PROBLEM STATEMENT:
Down to the last line, restate the records below word for word, dropping every image.
*** MATERIAL PROVIDED Section Begins ***
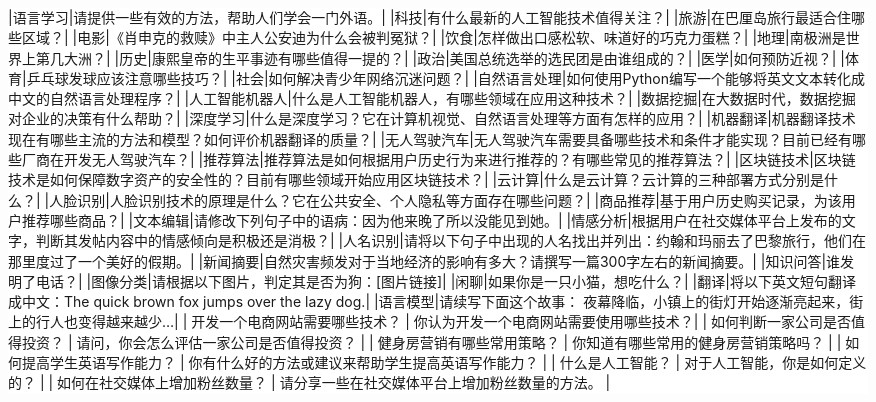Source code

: |语言学习|请提供一些有效的方法，帮助人们学会一门外语。|
|科技|有什么最新的人工智能技术值得关注？|
|旅游|在巴厘岛旅行最适合住哪些区域？|
|电影|《肖申克的救赎》中主人公安迪为什么会被判冤狱？|
|饮食|怎样做出口感松软、味道好的巧克力蛋糕？|
|地理|南极洲是世界上第几大洲？|
|历史|康熙皇帝的生平事迹有哪些值得一提的？|
|政治|美国总统选举的选民团是由谁组成的？|
|医学|如何预防近视？|
|体育|乒乓球发球应该注意哪些技巧？|
|社会|如何解决青少年网络沉迷问题？|
|自然语言处理|如何使用Python编写一个能够将英文文本转化成中文的自然语言处理程序？|
|人工智能机器人|什么是人工智能机器人，有哪些领域在应用这种技术？|
|数据挖掘|在大数据时代，数据挖掘对企业的决策有什么帮助？|
|深度学习|什么是深度学习？它在计算机视觉、自然语言处理等方面有怎样的应用？|
|机器翻译|机器翻译技术现在有哪些主流的方法和模型？如何评价机器翻译的质量？|
|无人驾驶汽车|无人驾驶汽车需要具备哪些技术和条件才能实现？目前已经有哪些厂商在开发无人驾驶汽车？|
|推荐算法|推荐算法是如何根据用户历史行为来进行推荐的？有哪些常见的推荐算法？|
|区块链技术|区块链技术是如何保障数字资产的安全性的？目前有哪些领域开始应用区块链技术？|
|云计算|什么是云计算？云计算的三种部署方式分别是什么？|
|人脸识别|人脸识别技术的原理是什么？它在公共安全、个人隐私等方面存在哪些问题？|
|商品推荐|基于用户历史购买记录，为该用户推荐哪些商品？|
|文本编辑|请修改下列句子中的语病：因为他来晚了所以没能见到她。|
|情感分析|根据用户在社交媒体平台上发布的文字，判断其发帖内容中的情感倾向是积极还是消极？|
|人名识别|请将以下句子中出现的人名找出并列出：约翰和玛丽去了巴黎旅行，他们在那里度过了一个美好的假期。|
|新闻摘要|自然灾害频发对于当地经济的影响有多大？请撰写一篇300字左右的新闻摘要。|
|知识问答|谁发明了电话？|
|图像分类|请根据以下图片，判定其是否为狗：[图片链接]|
|闲聊|如果你是一只小猫，想吃什么？|
|翻译|将以下英文短句翻译成中文：The quick brown fox jumps over the lazy dog.|
|语言模型|请续写下面这个故事： 夜幕降临，小镇上的街灯开始逐渐亮起来，街上的行人也变得越来越少…|
| 开发一个电商网站需要哪些技术？ | 你认为开发一个电商网站需要使用哪些技术？|
| 如何判断一家公司是否值得投资？ | 请问，你会怎么评估一家公司是否值得投资？ |
| 健身房营销有哪些常用策略？ | 你知道有哪些常用的健身房营销策略吗？ |
| 如何提高学生英语写作能力？ | 你有什么好的方法或建议来帮助学生提高英语写作能力？ |
| 什么是人工智能？ | 对于人工智能，你是如何定义的？ |
| 如何在社交媒体上增加粉丝数量？ | 请分享一些在社交媒体平台上增加粉丝数量的方法。 |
*** MATERIAL PROVIDED Section Ends ***
ANSWER SECTION:
Source code

: |语言学习|请提供一些有效的方法，帮助人们学会一门外语。|
|科技|有什么最新的人工智能技术值得关注？|
|旅游|在巴厘岛旅行最适合住哪些区域？|
|电影|《肖申克的救赎》中主人公安迪为什么会被判冤狱？|
|饮食|怎样做出口感松软、味道好的巧克力蛋糕？|
|地理|南极洲是世界上第几大洲？|
|历史|康熙皇帝的生平事迹有哪些值得一提的？|
|政治|美国总统选举的选民团是由谁组成的？|
|医学|如何预防近视？|
|体育|乒乓球发球应该注意哪些技巧？|
|社会|如何解决青少年网络沉迷问题？|
|自然语言处理|如何使用Python编写一个能够将英文文本转化成中文的自然语言处理程序？|
|人工智能机器人|什么是人工智能机器人，有哪些领域在应用这种技术？|
|数据挖掘|在大数据时代，数据挖掘对企业的决策有什么帮助？|
|深度学习|什么是深度学习？它在计算机视觉、自然语言处理等方面有怎样的应用？|
|机器翻译|机器翻译技术现在有哪些主流的方法和模型？如何评价机器翻译的质量？|
|无人驾驶汽车|无人驾驶汽车需要具备哪些技术和条件才能实现？目前已经有哪些厂商在开发无人驾驶汽车？|
|推荐算法|推荐算法是如何根据用户历史行为来进行推荐的？有哪些常见的推荐算法？|
|区块链技术|区块链技术是如何保障数字资产的安全性的？目前有哪些领域开始应用区块链技术？|
|云计算|什么是云计算？云计算的三种部署方式分别是什么？|
|人脸识别|人脸识别技术的原理是什么？它在公共安全、个人隐私等方面存在哪些问题？|
|商品推荐|基于用户历史购买记录，为该用户推荐哪些商品？|
|文本编辑|请修改下列句子中的语病：因为他来晚了所以没能见到她。|
|情感分析|根据用户在社交媒体平台上发布的文字，判断其发帖内容中的情感倾向是积极还是消极？|
|人名识别|请将以下句子中出现的人名找出并列出：约翰和玛丽去了巴黎旅行，他们在那里度过了一个美好的假期。|
|新闻摘要|自然灾害频发对于当地经济的影响有多大？请撰写一篇300字左右的新闻摘要。|
|知识问答|谁发明了电话？|
|图像分类|请根据以下图片，判定其是否为狗：[图片链接]|
|闲聊|如果你是一只小猫，想吃什么？|
|翻译|将以下英文短句翻译成中文：The quick brown fox jumps over the lazy dog.|
|语言模型|请续写下面这个故事： 夜幕降临，小镇上的街灯开始逐渐亮起来，街上的行人也变得越来越少…|
| 开发一个电商网站需要哪些技术？ | 你认为开发一个电商网站需要使用哪些技术？|
| 如何判断一家公司是否值得投资？ | 请问，你会怎么评估一家公司是否值得投资？ |
| 健身房营销有哪些常用策略？ | 你知道有哪些常用的健身房营销策略吗？ |
| 如何提高学生英语写作能力？ | 你有什么好的方法或建议来帮助学生提高英语写作能力？ |
| 什么是人工智能？ | 对于人工智能，你是如何定义的？ |
| 如何在社交媒体上增加粉丝数量？ | 请分享一些在社交媒体平台上增加粉丝数量的方法。 |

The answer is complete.